> _AIM OF THE EXERCISE_:
Reproduce every line of the material below word for word, omitting the pictures.

> _DATA SUPPLIED_:
╭──

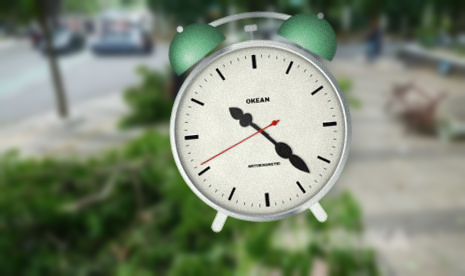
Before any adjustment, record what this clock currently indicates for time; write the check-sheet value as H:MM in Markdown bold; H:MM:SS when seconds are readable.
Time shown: **10:22:41**
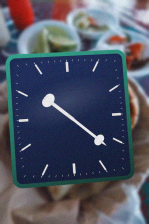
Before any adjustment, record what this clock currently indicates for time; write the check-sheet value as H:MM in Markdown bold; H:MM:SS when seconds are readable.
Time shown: **10:22**
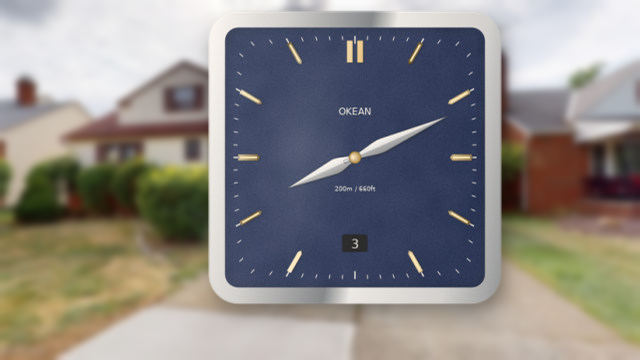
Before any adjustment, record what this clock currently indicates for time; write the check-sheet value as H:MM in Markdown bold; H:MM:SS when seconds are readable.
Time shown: **8:11**
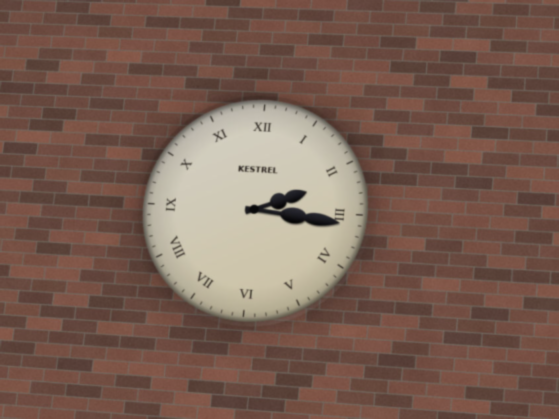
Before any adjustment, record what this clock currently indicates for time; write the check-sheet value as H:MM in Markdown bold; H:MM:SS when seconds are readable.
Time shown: **2:16**
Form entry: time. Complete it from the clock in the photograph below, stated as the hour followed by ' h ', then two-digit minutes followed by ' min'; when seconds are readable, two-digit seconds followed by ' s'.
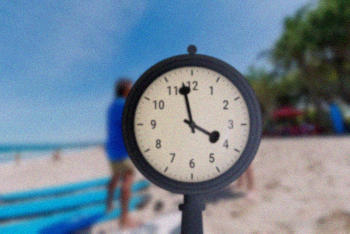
3 h 58 min
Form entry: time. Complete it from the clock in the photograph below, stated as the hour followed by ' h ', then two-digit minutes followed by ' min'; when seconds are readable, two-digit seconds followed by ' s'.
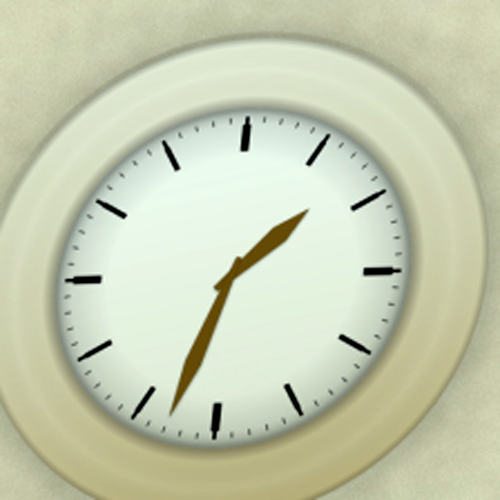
1 h 33 min
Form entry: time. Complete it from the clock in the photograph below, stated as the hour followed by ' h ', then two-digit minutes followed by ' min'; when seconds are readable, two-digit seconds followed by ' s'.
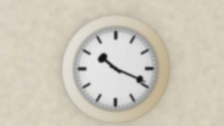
10 h 19 min
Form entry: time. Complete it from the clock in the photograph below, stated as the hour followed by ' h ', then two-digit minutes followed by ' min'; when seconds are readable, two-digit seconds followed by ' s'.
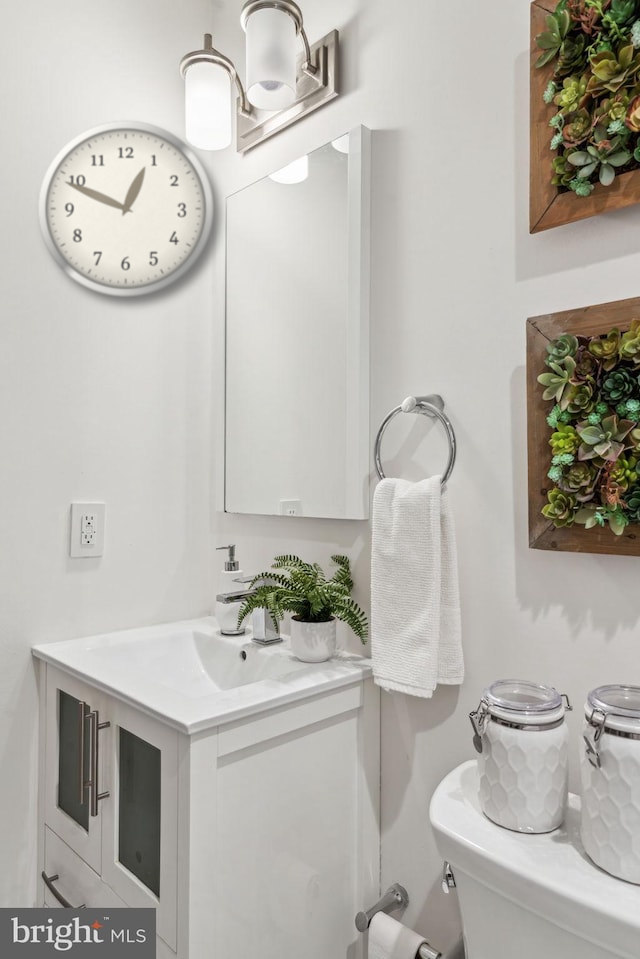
12 h 49 min
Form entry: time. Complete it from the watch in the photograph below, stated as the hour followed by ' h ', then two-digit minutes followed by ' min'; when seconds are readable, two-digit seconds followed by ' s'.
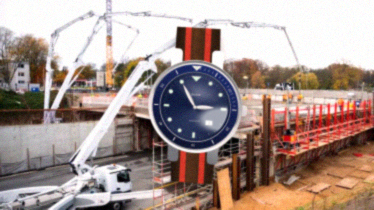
2 h 55 min
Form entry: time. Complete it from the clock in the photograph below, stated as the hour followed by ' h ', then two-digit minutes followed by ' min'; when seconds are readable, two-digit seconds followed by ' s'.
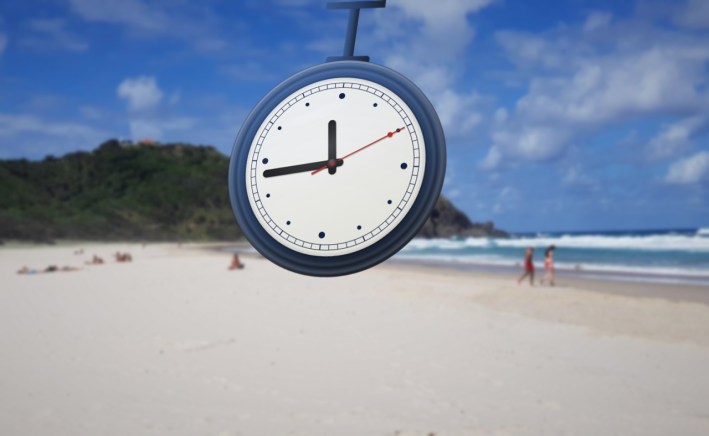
11 h 43 min 10 s
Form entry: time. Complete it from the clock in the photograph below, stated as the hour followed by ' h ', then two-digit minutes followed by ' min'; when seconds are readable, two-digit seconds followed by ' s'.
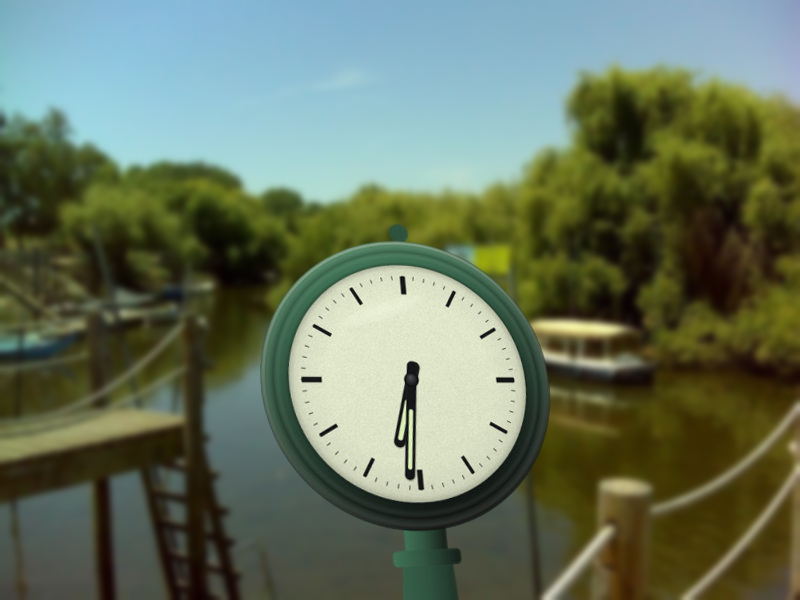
6 h 31 min
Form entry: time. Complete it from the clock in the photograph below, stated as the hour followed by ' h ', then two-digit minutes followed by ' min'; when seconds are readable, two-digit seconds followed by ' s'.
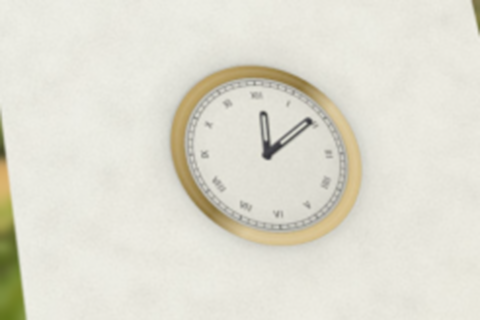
12 h 09 min
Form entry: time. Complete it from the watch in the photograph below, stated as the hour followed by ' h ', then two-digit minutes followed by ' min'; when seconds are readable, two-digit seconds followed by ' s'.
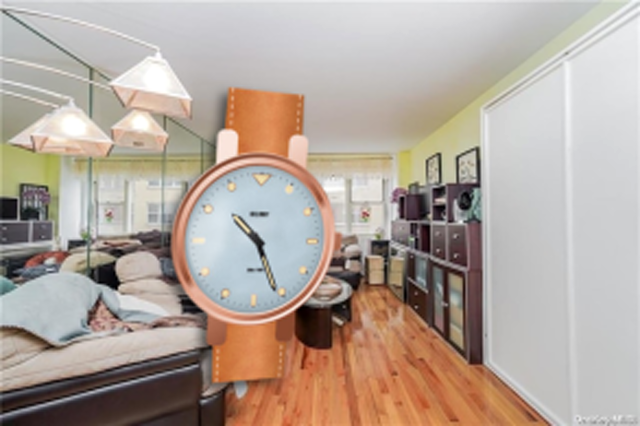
10 h 26 min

╰──

> _RESULT OF THIS EXERCISE_:
Before any adjustment, record what this clock currently indicates for time; write the check-sheet value as H:MM in Markdown bold; H:MM:SS when seconds are readable.
Time shown: **10:22:41**
Before any adjustment, record what this clock currently indicates for time; write the check-sheet value as H:MM in Markdown bold; H:MM:SS when seconds are readable.
Time shown: **10:22**
Before any adjustment, record what this clock currently indicates for time; write the check-sheet value as H:MM in Markdown bold; H:MM:SS when seconds are readable.
Time shown: **8:11**
Before any adjustment, record what this clock currently indicates for time; write the check-sheet value as H:MM in Markdown bold; H:MM:SS when seconds are readable.
Time shown: **2:16**
Form entry: time. Complete it from the clock in the photograph below, stated as the hour followed by ' h ', then two-digit minutes followed by ' min'; when seconds are readable, two-digit seconds followed by ' s'.
3 h 58 min
Form entry: time. Complete it from the clock in the photograph below, stated as the hour followed by ' h ', then two-digit minutes followed by ' min'; when seconds are readable, two-digit seconds followed by ' s'.
1 h 33 min
Form entry: time. Complete it from the clock in the photograph below, stated as the hour followed by ' h ', then two-digit minutes followed by ' min'; when seconds are readable, two-digit seconds followed by ' s'.
10 h 19 min
Form entry: time. Complete it from the clock in the photograph below, stated as the hour followed by ' h ', then two-digit minutes followed by ' min'; when seconds are readable, two-digit seconds followed by ' s'.
12 h 49 min
Form entry: time. Complete it from the watch in the photograph below, stated as the hour followed by ' h ', then two-digit minutes followed by ' min'; when seconds are readable, two-digit seconds followed by ' s'.
2 h 55 min
Form entry: time. Complete it from the clock in the photograph below, stated as the hour followed by ' h ', then two-digit minutes followed by ' min'; when seconds are readable, two-digit seconds followed by ' s'.
11 h 43 min 10 s
Form entry: time. Complete it from the clock in the photograph below, stated as the hour followed by ' h ', then two-digit minutes followed by ' min'; when seconds are readable, two-digit seconds followed by ' s'.
6 h 31 min
Form entry: time. Complete it from the clock in the photograph below, stated as the hour followed by ' h ', then two-digit minutes followed by ' min'; when seconds are readable, two-digit seconds followed by ' s'.
12 h 09 min
Form entry: time. Complete it from the watch in the photograph below, stated as the hour followed by ' h ', then two-digit minutes followed by ' min'; when seconds are readable, two-digit seconds followed by ' s'.
10 h 26 min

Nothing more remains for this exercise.